*PROVIDED DATA*

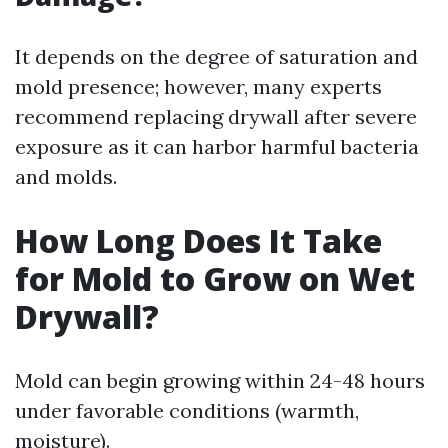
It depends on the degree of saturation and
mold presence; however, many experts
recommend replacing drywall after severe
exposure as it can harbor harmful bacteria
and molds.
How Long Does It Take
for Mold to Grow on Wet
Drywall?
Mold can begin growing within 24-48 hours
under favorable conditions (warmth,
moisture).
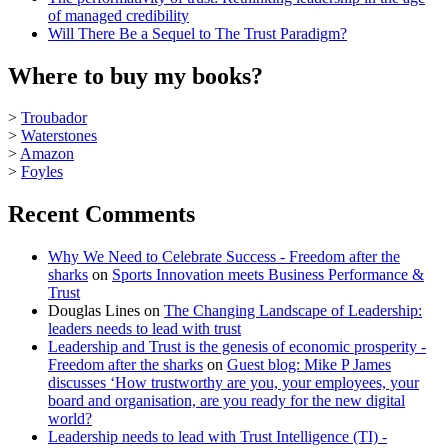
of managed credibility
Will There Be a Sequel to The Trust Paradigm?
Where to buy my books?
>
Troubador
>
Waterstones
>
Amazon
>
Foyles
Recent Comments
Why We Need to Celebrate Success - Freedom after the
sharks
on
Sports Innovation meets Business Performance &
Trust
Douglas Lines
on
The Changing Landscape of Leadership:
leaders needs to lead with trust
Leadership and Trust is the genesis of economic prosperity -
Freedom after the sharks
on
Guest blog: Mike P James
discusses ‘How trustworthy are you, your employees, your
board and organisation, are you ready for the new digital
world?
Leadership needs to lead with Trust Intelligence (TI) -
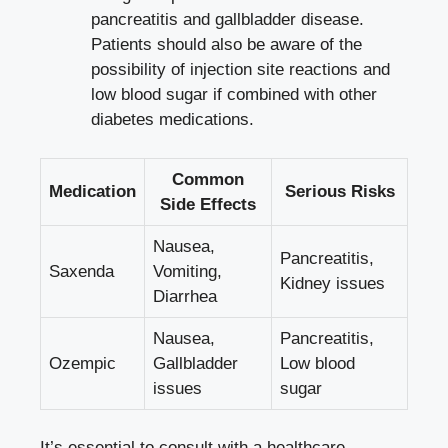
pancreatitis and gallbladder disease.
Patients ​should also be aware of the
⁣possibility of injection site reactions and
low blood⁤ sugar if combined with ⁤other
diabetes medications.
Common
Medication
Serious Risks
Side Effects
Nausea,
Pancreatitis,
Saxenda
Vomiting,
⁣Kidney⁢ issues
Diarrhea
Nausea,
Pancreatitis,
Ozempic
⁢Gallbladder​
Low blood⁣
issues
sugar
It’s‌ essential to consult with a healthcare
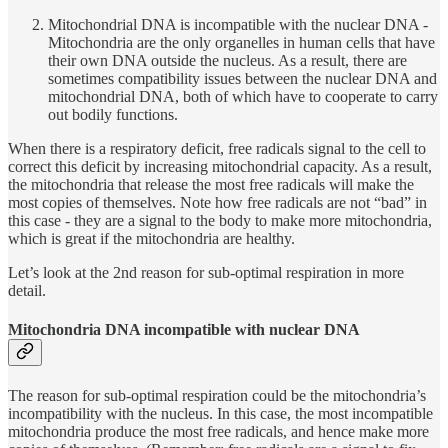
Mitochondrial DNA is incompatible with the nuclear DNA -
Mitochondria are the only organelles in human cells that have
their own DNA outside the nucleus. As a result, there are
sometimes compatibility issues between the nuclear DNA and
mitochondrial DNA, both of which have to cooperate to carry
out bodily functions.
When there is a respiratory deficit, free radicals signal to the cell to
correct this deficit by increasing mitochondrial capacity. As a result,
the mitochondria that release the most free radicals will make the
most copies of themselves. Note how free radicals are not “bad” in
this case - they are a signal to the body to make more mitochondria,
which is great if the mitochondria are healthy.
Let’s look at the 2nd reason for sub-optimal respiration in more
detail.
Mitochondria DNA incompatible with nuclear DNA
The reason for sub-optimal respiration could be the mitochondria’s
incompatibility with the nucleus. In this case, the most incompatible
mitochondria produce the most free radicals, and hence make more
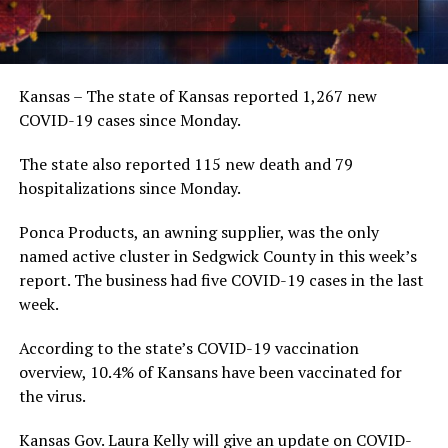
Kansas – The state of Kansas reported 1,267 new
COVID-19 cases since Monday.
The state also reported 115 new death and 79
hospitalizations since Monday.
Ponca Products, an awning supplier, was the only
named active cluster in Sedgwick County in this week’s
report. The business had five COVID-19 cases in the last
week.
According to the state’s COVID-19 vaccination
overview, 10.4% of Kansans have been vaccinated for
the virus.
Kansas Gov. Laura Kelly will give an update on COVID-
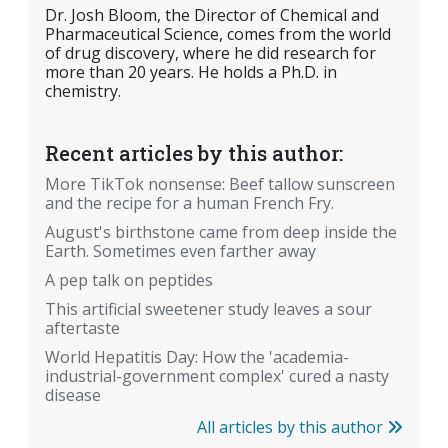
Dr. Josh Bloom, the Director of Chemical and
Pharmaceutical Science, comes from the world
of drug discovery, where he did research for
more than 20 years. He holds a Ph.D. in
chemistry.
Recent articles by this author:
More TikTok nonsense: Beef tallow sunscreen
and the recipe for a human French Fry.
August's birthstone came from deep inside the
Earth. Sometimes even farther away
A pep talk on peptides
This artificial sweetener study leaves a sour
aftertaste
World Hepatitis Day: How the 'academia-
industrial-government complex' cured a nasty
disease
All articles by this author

*THE TASK*
Above are records; write out the lines from the one with "Mitochondria DNA incompatible" down to the one with "This artificial sweetener study leaves a sour", exactly, leaving the pictures out.

*RESPONSE TO THE TASK*
Mitochondria DNA incompatible with nuclear DNA
The reason for sub-optimal respiration could be the mitochondria’s
incompatibility with the nucleus. In this case, the most incompatible
mitochondria produce the most free radicals, and hence make more
Kansas – The state of Kansas reported 1,267 new
COVID-19 cases since Monday.
The state also reported 115 new death and 79
hospitalizations since Monday.
Ponca Products, an awning supplier, was the only
named active cluster in Sedgwick County in this week’s
report. The business had five COVID-19 cases in the last
week.
According to the state’s COVID-19 vaccination
overview, 10.4% of Kansans have been vaccinated for
the virus.
Kansas Gov. Laura Kelly will give an update on COVID-
Dr. Josh Bloom, the Director of Chemical and
Pharmaceutical Science, comes from the world
of drug discovery, where he did research for
more than 20 years. He holds a Ph.D. in
chemistry.
Recent articles by this author:
More TikTok nonsense: Beef tallow sunscreen
and the recipe for a human French Fry.
August's birthstone came from deep inside the
Earth. Sometimes even farther away
A pep talk on peptides
This artificial sweetener study leaves a sour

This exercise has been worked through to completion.